- [DATA EXCERPTS]:
____________________
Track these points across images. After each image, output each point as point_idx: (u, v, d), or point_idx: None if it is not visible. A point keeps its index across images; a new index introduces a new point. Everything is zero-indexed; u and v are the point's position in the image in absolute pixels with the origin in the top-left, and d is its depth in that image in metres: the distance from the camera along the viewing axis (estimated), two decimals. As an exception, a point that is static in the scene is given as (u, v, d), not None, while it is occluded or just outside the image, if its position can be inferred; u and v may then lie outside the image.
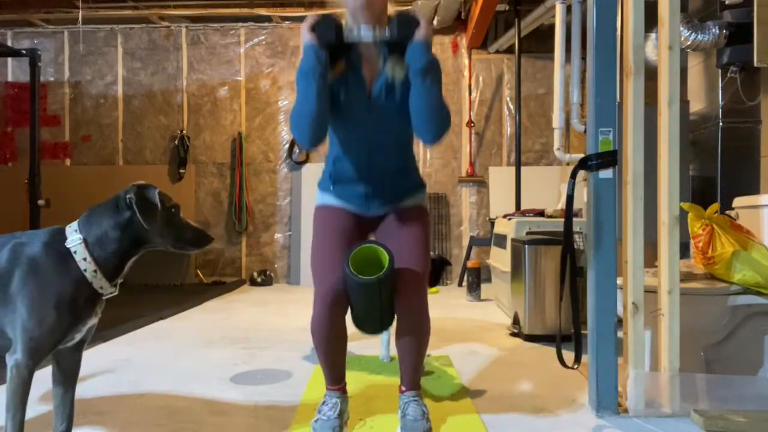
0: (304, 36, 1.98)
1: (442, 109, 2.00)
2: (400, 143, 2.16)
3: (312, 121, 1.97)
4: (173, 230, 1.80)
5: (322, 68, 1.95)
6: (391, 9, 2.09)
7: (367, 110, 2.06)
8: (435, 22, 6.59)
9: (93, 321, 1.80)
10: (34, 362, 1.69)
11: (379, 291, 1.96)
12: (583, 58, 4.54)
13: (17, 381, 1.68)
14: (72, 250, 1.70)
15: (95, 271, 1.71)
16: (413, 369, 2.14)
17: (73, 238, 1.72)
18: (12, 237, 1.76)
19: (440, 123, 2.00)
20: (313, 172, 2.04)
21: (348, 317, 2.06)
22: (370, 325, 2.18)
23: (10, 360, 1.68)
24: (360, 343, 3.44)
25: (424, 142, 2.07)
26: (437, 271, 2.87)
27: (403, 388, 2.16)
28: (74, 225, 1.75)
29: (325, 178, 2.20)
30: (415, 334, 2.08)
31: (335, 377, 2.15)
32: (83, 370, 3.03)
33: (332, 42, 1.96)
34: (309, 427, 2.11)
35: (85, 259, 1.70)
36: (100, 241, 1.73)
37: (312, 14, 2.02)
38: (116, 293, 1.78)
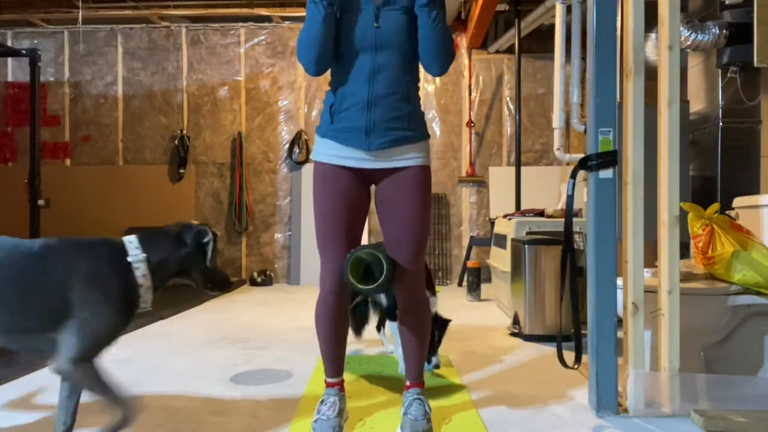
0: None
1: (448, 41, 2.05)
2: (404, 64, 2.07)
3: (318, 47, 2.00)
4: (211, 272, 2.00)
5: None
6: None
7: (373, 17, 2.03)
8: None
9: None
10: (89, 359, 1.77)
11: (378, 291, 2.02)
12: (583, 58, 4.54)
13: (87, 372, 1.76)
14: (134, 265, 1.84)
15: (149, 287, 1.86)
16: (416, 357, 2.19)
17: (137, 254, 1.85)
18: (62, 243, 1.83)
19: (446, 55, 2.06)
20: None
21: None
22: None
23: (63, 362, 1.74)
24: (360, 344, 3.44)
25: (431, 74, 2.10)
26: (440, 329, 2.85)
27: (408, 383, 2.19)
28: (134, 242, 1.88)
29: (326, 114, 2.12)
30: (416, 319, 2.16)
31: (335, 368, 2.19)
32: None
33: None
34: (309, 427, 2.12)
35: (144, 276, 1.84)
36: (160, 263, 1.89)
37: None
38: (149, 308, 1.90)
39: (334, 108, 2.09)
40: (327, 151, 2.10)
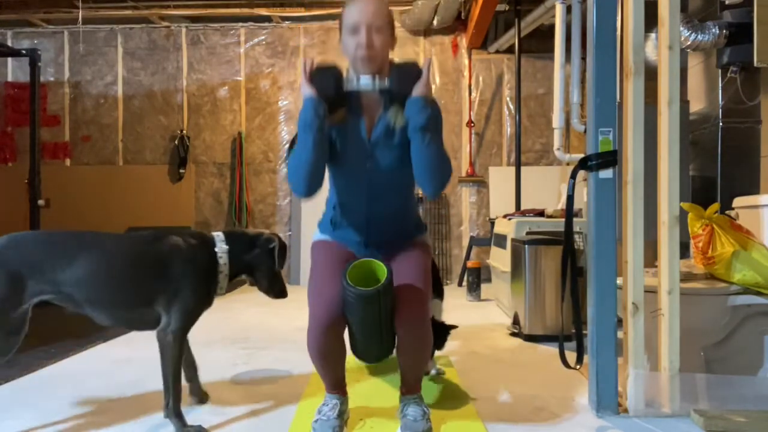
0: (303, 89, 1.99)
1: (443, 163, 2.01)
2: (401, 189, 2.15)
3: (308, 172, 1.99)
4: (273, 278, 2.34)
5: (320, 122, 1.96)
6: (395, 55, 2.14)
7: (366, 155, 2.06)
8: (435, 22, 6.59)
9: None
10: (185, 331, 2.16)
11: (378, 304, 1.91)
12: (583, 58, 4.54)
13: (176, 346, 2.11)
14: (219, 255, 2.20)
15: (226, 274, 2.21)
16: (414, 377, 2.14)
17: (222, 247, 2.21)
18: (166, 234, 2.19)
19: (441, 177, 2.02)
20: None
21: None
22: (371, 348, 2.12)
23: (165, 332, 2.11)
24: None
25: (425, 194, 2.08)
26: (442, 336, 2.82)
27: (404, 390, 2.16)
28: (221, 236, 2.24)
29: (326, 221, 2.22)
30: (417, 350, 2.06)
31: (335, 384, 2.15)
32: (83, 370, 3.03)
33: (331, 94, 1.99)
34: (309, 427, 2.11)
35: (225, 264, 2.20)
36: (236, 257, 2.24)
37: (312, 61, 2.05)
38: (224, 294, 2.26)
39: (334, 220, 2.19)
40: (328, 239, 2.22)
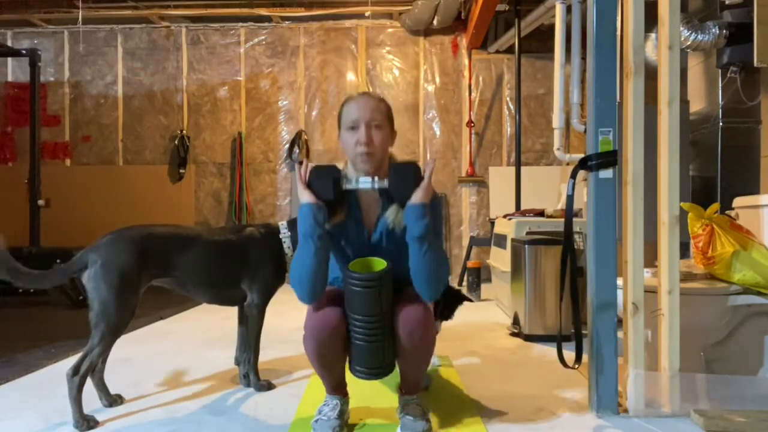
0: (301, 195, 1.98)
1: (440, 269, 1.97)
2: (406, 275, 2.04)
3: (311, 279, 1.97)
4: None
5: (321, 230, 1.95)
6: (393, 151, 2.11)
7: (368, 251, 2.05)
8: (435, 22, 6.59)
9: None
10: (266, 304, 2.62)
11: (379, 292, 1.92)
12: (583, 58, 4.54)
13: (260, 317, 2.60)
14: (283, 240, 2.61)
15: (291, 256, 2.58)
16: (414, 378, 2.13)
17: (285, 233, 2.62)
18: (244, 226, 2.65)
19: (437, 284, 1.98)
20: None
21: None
____________________
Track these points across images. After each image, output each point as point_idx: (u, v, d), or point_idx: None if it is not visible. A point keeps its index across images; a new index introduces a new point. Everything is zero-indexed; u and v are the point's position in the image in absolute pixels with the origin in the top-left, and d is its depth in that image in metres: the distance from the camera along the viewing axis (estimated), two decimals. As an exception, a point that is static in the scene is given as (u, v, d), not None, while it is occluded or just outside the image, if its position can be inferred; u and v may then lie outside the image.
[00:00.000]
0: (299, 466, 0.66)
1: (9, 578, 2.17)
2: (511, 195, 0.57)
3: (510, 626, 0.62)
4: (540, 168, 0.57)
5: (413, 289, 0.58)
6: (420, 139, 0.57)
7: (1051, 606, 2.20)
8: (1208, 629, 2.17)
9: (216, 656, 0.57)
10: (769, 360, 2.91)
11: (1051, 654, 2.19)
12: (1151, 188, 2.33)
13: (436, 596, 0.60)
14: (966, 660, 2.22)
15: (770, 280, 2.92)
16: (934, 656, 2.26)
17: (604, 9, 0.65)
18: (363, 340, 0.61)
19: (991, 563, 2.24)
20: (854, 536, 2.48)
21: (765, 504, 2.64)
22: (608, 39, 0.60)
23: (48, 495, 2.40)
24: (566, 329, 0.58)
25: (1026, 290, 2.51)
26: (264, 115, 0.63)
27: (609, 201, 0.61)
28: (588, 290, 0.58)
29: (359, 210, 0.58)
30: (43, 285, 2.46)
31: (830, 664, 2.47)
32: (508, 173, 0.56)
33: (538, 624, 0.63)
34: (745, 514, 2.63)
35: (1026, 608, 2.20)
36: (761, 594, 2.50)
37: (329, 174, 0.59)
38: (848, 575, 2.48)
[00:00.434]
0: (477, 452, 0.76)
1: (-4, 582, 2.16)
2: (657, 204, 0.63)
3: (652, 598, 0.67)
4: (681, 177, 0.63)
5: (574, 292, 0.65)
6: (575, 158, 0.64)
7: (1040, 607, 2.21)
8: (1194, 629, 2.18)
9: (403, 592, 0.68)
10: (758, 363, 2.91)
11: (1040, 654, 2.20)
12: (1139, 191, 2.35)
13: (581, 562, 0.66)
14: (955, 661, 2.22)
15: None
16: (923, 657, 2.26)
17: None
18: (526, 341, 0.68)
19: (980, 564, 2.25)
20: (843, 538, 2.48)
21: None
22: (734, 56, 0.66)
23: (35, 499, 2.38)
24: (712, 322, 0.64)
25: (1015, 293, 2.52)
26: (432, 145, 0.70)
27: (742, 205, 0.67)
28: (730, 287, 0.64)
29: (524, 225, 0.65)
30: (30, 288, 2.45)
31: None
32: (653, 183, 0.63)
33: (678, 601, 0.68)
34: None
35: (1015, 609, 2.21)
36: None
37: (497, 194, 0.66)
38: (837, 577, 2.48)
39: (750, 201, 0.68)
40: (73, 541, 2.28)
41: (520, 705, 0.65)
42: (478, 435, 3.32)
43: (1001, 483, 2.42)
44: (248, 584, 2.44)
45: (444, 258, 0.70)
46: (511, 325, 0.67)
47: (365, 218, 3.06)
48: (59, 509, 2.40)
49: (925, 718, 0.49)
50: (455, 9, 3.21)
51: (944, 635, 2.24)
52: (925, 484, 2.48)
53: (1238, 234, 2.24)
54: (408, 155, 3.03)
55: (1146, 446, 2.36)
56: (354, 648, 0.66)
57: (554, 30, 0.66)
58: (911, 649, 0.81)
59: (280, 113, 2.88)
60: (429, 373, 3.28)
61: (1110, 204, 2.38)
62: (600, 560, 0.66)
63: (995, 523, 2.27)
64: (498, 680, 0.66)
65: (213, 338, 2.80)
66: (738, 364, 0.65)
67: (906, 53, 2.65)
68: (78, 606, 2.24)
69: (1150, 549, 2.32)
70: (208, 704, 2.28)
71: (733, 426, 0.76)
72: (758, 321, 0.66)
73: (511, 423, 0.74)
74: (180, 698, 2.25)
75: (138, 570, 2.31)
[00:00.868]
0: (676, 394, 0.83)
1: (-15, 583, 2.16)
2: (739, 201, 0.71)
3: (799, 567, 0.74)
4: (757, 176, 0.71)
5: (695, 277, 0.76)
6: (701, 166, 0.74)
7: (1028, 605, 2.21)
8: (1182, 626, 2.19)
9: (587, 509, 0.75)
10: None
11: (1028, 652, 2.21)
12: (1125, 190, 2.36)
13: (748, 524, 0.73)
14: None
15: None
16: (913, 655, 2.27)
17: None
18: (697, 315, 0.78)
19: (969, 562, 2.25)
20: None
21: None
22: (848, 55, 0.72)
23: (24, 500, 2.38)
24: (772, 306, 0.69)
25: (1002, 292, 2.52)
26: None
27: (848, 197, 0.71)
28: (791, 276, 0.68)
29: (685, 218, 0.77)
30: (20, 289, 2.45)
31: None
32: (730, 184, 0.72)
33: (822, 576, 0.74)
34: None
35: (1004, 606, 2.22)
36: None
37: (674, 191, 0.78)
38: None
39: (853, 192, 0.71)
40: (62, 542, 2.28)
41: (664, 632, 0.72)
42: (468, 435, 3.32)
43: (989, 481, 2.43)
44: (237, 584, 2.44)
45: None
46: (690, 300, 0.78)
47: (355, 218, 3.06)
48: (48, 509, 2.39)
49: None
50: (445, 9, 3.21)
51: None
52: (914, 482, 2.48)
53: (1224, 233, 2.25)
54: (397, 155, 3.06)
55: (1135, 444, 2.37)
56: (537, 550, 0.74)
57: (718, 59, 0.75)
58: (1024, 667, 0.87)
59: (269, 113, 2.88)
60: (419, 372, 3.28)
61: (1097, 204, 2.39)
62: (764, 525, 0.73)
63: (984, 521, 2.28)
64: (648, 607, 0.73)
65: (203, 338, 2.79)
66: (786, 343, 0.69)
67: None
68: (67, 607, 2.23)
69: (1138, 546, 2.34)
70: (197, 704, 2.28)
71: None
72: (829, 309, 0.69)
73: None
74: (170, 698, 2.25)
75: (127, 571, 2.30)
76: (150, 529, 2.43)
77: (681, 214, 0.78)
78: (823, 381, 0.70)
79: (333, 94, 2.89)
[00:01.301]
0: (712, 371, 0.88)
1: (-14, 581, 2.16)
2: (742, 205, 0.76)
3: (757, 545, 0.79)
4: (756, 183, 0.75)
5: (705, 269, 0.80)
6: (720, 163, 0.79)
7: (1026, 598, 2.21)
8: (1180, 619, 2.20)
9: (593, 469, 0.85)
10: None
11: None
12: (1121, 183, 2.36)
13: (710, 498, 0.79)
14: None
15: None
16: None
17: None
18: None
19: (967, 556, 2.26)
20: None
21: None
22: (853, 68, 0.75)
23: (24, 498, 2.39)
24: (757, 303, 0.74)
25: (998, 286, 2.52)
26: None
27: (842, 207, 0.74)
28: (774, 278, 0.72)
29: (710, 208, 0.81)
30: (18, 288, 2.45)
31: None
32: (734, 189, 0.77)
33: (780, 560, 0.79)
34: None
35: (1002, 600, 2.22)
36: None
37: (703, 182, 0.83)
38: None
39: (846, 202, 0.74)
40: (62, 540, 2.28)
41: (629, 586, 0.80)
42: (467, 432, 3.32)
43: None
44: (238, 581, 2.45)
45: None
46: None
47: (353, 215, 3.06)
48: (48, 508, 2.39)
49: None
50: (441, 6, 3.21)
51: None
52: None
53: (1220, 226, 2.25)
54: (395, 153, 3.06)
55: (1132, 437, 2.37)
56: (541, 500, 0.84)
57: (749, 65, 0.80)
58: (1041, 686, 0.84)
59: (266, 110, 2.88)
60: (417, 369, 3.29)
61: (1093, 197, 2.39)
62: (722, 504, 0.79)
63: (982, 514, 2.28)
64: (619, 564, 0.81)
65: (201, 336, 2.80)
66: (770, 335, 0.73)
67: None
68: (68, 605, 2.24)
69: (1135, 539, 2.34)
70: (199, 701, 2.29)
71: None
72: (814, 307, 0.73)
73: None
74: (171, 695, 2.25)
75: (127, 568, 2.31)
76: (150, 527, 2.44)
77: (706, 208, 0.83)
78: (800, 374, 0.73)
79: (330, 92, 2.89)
____________________
- [WORK ITEM]: Lines wanted from the entries above: the one with "25: (424, 142, 2.07)", the one with "39: (334, 108, 2.09)", and all lines between. Please copy them exactly, without the pictures and without anything else.

- [EXERCISE SOLUTION]:
25: (424, 142, 2.07)
26: (437, 271, 2.87)
27: (403, 388, 2.16)
28: (74, 225, 1.75)
29: (325, 178, 2.20)
30: (415, 334, 2.08)
31: (335, 377, 2.15)
32: (83, 370, 3.03)
33: (332, 42, 1.96)
34: (309, 427, 2.11)
35: (85, 259, 1.70)
36: (100, 241, 1.73)
37: (312, 14, 2.02)
38: (116, 293, 1.78)
0: None
1: (448, 41, 2.05)
2: (404, 64, 2.07)
3: (318, 47, 2.00)
4: (211, 272, 2.00)
5: None
6: None
7: (373, 17, 2.03)
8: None
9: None
10: (89, 359, 1.77)
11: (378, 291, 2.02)
12: (583, 58, 4.54)
13: (87, 372, 1.76)
14: (134, 265, 1.84)
15: (149, 287, 1.86)
16: (416, 357, 2.19)
17: (137, 254, 1.85)
18: (62, 243, 1.83)
19: (446, 55, 2.06)
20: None
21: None
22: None
23: (63, 362, 1.74)
24: (360, 344, 3.44)
25: (431, 74, 2.10)
26: (440, 329, 2.85)
27: (408, 383, 2.19)
28: (134, 242, 1.88)
29: (326, 114, 2.12)
30: (416, 319, 2.16)
31: (335, 368, 2.19)
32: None
33: None
34: (309, 427, 2.12)
35: (144, 276, 1.84)
36: (160, 263, 1.89)
37: None
38: (149, 308, 1.90)
39: (334, 108, 2.09)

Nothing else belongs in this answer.